France, notamment le plan « one in, one out », qui prévoit d’accepter des

demandes d’asile depuis la France en échange de migrants arrivés par small

boat. « L’intérêt principal de l’accord est de créer un effet dissuasif

pour écarter des routes irrégulières et des passeurs qui les exploitent les

personnes qui veulent rejoindre le Royaume-Uni », indique une source du

ministère de l’Intérieur, tout en précisant qu’il s’agit « d’un projet

expérimental, qui fait l’objet d’une observation minutieuse par des comités

de suivi franco-britanniques.»

Mais sur le terrain, l’effet ne se ressent pas. « C’est comme pour le plan

du Rwanda en 2022, un effet d’annonce, souffle Victor Meyer. Très

rapidement, ils se rendent compte que pour eux ça ne change rien et ils

prennent un bateau. »

De même, la question des interventions sur les bateaux déjà à l’eau pour

les forces de l’ordre, au cœur des négociations entre les deux pays, n’est

appliquée que de manière éparse. « On n’a toujours pas eu de note de

service, réaffirme Marc Alègre.

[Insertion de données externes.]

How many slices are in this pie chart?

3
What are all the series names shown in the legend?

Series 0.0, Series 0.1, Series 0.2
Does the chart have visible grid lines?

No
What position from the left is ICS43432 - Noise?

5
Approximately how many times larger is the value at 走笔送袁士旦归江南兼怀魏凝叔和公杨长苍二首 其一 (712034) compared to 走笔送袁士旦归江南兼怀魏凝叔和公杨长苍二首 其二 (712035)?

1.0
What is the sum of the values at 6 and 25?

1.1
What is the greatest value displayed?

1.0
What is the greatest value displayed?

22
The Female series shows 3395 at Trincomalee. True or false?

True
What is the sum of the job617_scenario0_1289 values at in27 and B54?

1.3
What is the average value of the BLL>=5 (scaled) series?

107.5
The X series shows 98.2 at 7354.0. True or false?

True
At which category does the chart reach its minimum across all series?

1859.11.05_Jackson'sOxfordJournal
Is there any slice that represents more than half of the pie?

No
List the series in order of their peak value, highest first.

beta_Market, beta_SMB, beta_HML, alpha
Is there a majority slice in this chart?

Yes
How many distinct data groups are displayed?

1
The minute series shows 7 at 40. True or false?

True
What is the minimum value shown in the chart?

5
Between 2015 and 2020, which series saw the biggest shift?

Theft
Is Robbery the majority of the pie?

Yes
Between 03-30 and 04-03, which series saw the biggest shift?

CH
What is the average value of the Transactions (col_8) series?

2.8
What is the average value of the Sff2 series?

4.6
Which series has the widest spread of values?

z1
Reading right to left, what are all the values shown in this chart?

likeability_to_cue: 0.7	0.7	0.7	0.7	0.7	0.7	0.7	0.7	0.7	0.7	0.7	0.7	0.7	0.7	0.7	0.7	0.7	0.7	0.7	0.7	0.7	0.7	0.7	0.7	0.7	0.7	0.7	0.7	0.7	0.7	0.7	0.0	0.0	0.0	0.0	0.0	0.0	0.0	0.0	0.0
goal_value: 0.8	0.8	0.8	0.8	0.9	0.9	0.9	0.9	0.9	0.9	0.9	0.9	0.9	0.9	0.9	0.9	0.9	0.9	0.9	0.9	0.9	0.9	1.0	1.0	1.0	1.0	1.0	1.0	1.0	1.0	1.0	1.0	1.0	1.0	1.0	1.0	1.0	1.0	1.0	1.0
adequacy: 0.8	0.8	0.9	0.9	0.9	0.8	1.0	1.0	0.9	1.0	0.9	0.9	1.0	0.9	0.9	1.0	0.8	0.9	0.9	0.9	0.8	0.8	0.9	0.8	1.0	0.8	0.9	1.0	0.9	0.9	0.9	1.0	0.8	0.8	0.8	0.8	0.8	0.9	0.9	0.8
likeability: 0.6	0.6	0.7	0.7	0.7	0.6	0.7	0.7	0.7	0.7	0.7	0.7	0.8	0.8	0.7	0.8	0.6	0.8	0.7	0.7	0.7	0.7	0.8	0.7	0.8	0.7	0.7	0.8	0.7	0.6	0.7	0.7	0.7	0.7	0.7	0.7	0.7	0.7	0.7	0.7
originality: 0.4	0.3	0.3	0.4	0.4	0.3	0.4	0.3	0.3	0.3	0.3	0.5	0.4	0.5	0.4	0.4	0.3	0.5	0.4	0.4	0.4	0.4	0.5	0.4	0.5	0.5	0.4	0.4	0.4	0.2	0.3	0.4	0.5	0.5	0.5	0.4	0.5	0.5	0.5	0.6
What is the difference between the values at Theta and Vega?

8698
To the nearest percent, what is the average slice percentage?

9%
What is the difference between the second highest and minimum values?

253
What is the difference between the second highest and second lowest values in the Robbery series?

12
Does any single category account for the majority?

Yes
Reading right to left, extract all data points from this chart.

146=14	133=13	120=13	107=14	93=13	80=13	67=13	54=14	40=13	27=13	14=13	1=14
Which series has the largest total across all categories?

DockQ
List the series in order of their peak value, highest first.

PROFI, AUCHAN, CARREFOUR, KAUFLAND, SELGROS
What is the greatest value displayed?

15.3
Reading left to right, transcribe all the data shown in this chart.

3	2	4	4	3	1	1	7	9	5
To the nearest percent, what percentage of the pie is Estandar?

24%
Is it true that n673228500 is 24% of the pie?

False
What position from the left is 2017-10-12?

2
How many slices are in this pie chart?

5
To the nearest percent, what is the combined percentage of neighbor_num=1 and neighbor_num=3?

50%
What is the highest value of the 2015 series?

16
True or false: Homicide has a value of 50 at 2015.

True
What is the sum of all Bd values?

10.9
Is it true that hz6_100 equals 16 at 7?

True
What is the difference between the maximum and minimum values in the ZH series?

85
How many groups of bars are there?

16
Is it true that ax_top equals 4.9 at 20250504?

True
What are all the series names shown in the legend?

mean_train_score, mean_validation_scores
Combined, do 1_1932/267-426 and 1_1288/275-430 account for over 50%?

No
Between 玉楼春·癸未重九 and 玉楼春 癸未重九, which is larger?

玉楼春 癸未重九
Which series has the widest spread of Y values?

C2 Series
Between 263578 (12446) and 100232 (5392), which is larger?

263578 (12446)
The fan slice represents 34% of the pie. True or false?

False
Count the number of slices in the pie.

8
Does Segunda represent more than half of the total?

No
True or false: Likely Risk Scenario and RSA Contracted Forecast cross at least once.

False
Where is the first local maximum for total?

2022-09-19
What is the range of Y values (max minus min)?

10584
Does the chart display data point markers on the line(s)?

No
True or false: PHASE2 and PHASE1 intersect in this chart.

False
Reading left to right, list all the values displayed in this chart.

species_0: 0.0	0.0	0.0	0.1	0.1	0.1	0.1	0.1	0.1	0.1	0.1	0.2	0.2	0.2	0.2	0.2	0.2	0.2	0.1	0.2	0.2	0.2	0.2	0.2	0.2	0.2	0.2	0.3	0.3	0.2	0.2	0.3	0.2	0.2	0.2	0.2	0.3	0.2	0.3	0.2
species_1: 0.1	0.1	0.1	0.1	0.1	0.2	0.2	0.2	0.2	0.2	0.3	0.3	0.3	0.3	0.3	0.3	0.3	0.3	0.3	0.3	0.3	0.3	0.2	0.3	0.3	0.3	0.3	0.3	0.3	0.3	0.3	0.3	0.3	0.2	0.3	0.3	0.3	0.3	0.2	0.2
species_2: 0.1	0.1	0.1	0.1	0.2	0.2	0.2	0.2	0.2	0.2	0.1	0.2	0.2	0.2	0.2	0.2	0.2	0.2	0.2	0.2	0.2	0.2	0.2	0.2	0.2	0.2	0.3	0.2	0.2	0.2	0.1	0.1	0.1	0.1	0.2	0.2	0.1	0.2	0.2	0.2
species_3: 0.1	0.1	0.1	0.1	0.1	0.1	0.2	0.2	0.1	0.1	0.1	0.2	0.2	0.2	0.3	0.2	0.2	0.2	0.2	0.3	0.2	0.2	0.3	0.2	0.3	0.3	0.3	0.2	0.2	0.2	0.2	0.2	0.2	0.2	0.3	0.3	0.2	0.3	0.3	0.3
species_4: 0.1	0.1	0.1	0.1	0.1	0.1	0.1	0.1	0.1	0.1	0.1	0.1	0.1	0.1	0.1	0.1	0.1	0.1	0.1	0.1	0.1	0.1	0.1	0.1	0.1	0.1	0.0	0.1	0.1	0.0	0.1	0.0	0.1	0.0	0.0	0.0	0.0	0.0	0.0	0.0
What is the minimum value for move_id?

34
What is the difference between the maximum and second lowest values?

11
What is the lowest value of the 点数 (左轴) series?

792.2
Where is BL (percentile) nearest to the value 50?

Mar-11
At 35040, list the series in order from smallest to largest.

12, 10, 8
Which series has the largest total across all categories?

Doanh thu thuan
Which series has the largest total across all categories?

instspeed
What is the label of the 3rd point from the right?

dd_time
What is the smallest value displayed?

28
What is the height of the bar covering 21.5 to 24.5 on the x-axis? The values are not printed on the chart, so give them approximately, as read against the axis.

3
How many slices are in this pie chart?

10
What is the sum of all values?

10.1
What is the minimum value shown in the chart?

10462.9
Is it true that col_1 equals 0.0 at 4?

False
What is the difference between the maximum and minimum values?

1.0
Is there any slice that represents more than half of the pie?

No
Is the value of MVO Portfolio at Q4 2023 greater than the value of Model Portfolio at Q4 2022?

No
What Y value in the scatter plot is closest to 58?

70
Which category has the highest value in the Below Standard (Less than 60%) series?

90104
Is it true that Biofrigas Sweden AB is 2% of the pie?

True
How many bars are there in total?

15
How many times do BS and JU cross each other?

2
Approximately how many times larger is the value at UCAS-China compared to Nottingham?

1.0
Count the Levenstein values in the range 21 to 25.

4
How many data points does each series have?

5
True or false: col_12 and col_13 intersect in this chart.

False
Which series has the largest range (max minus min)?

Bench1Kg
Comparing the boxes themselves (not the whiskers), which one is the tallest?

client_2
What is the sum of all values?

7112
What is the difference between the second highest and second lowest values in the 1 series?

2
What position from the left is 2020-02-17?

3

C’est douteux et risqué pour le

fonctionnaire d’intervenir dans l’eau, en plus de risquer la vie des

migrants. Et est-ce que ça fera changer la donne ? Je ne pense pas. »

L’année 2026 commence donc comme la précédente : une situation tendue, et

des drames voués à se produire à nouveau.

Contacté, le ministère de l’Intérieur britannique ne nous a pas répondu.”